Consistency. Every nurse who has come into my room has complained that he/she cannot find basic supplies because they’re not placed in a consistent location within each room. Seems like a simple fix that would save countless man hours, and could actually be a safety concern if they need these supplies pronto.
Door Controls. Privacy is a huge concern while you’re in the hospital. Most hospital beds are placed so they face the door to the room, and that’s great feng shui, but if you’re wearing a hospital gown, you have an increased risk of exposing yourself to passersby in the hallway if the staff inadvertently leaves your door open after a consult. Or, let’s say you’re chatting with family or friends and don’t want the world outside your room to know the intimate details of your convo, you’re up a creek. If you’re bedridden like I was for a couple of days, you can’t close it yourself, and it feels so demeaning to push the call button to ask someone to close the damn door. If I could lay here and push a button for the magnet to release, that would be a-w-e-s-o-m-e. I can control most of the lighting from my bed, and of course the television…adding the blinds and the door to the mix would further automate the room, relieve hospital staff, and allow a patient further independence and some semblance of control over their environment.

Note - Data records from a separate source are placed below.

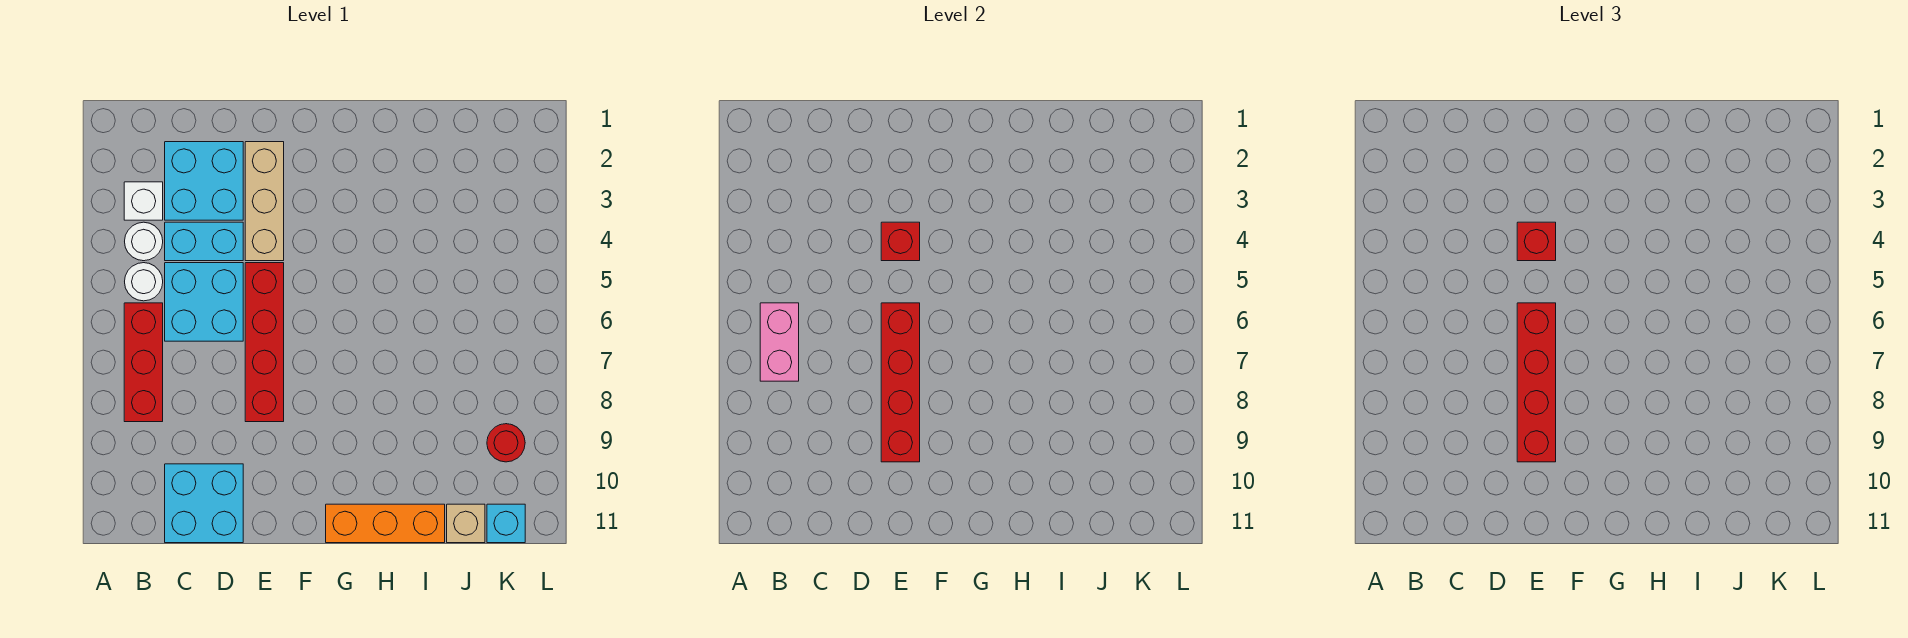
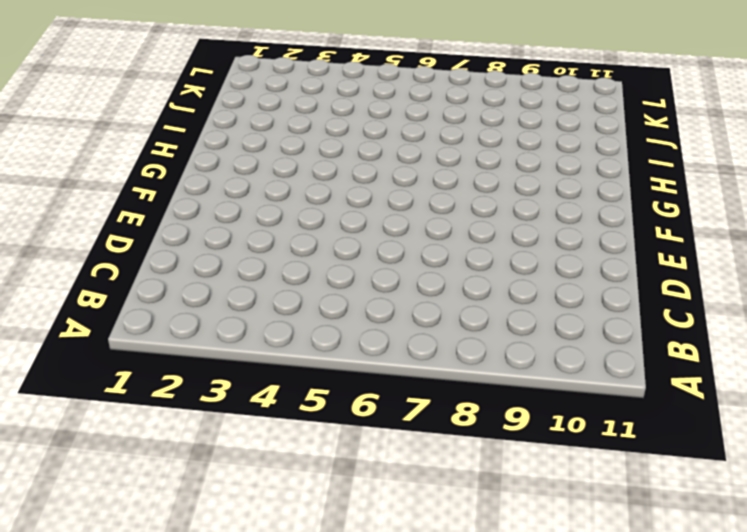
none -> white 1x1 brick [124,182,163,220]
none -> white 1x1 round brick [125,222,163,261]
none -> white 1x1 round brick [125,263,163,301]

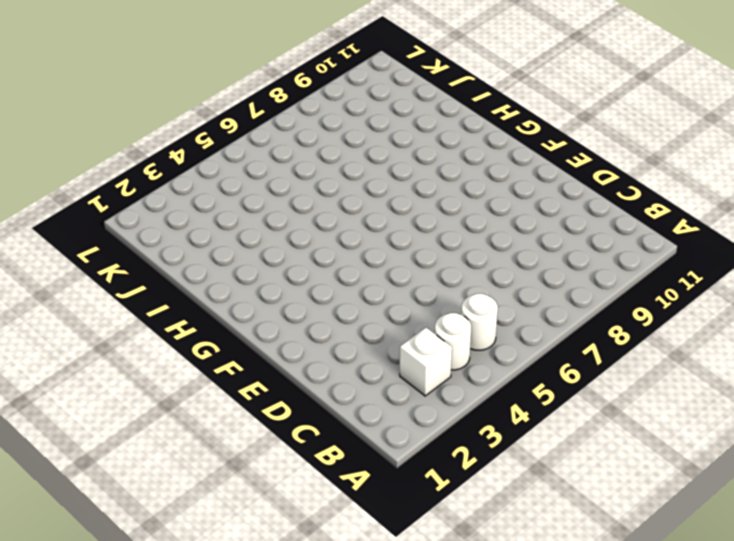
none -> red 1x3 brick [124,303,163,422]
none -> cyan 2x2 brick [165,142,243,220]
none -> cyan 1x2 brick [165,222,243,261]

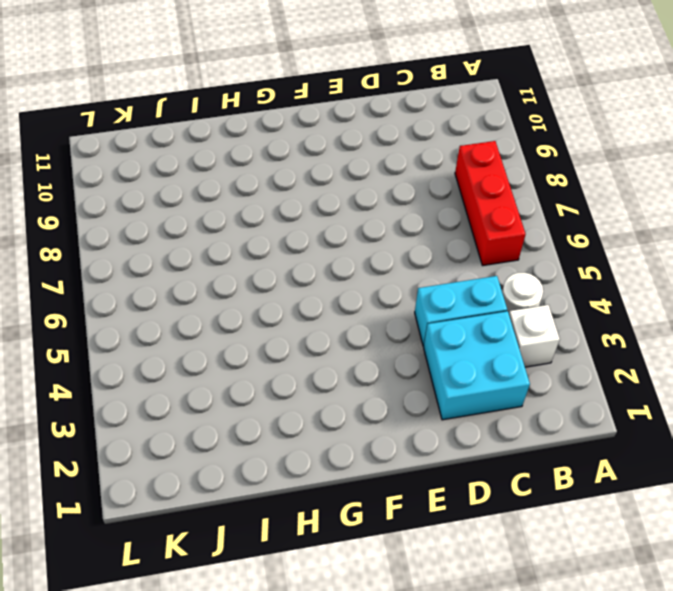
none -> white 1x1 round brick [125,263,163,301]
none -> cyan 2x2 brick [165,263,243,341]
none -> cyan 2x2 brick [165,464,243,543]

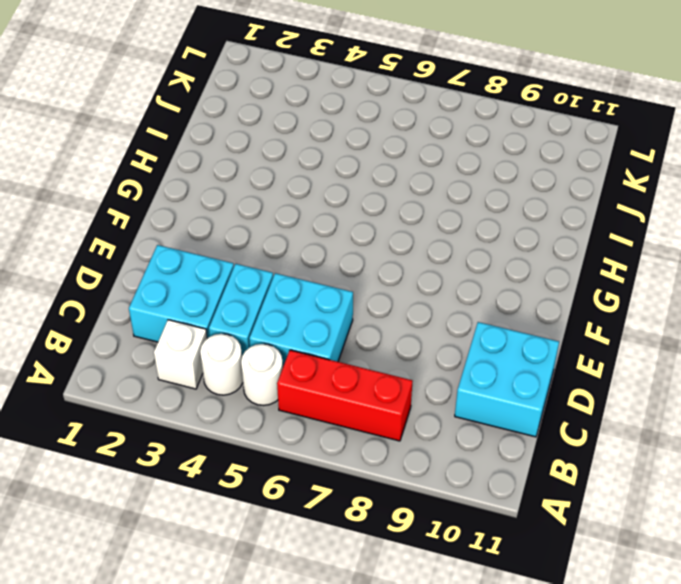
none -> tan 1x3 brick [245,142,284,261]
none -> red 1x4 brick [245,263,284,422]
none -> orange 1x3 brick [326,504,445,543]

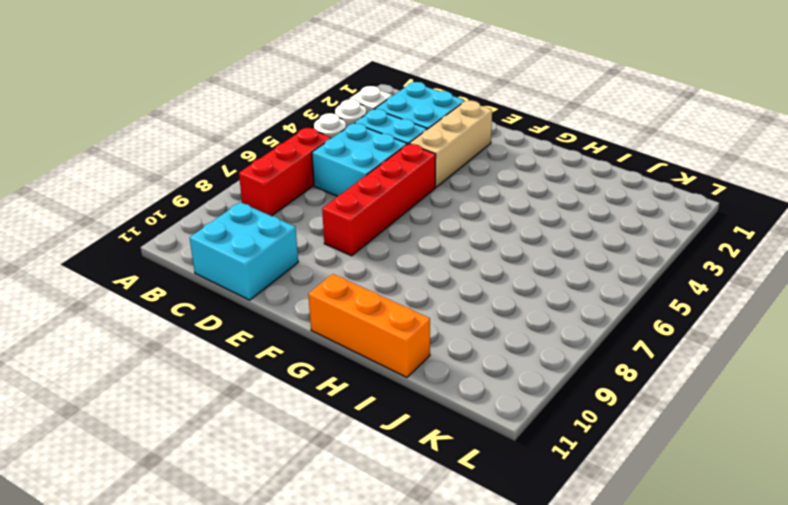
none -> tan 1x1 brick [447,504,485,543]
none -> red 1x1 round brick [487,424,525,462]
none -> cyan 1x1 brick [487,504,525,543]

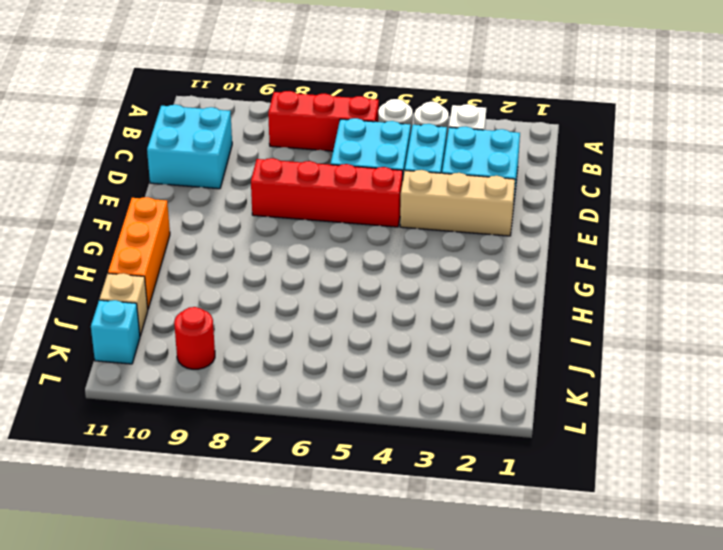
none -> pink 1x2 brick [760,303,799,381]
none -> red 1x1 brick [881,222,920,261]
none -> red 1x4 brick [881,303,920,462]

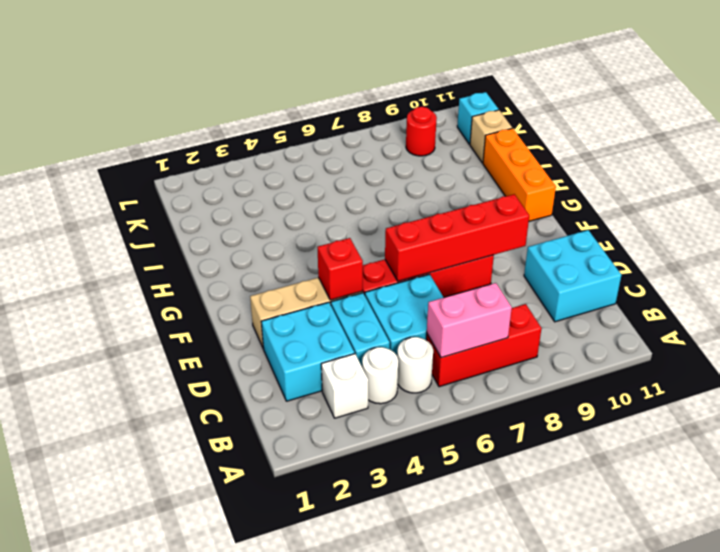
none -> red 1x1 brick [1517,222,1556,261]
none -> red 1x4 brick [1517,303,1556,462]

Basic Hygiene. My sink is in my room, not my bathroom. Consequently, I have to crutch from the bathroom to the sink with unclean hands. After I wash my hands at the sink, where do they go? Onto unclean crutch handles. I can’t clean the crutch handles–dripping water around the feet of crutches is a disaster waiting to happen. Conversely, if one of those handy-dandy hand sanitizer dispensers was next to the toilet, this would not be a problem.
Doctor Info. As I sit here with my new iPhone, I am wishing for an app that would show me all of the doctors on my case, my current nurse and tech, and general info about the hospital I’m in. I’m guessing a fair number of patients are in the hospital due to an event that was not pre-planned, like an accident or a catastrophic health development, like me. I’ve never met these doctors before and cannot for the life of me remember all of their names. Sure, you can usually call up the hospital’s website on a laptop, tablet or smartphone, but what about the patients who don’t have the benefit of these gadgets? A simple printout or space on the white board in every room to note doctors’ names would be awesome.
These are just a few things that I’ve noticed. I know there are lots of you out there who’ve had much more lengthy stays and much more serious conditions who could probably add a bazillion more ideas to this list. Fingers crossed, I’ll be out of here this weekend, winging my way back to the Lone Star State and far, far away from this dreckitude of a hospital. For those of you who are being treated in such a place, I wish you a speedy recovery and safe return home.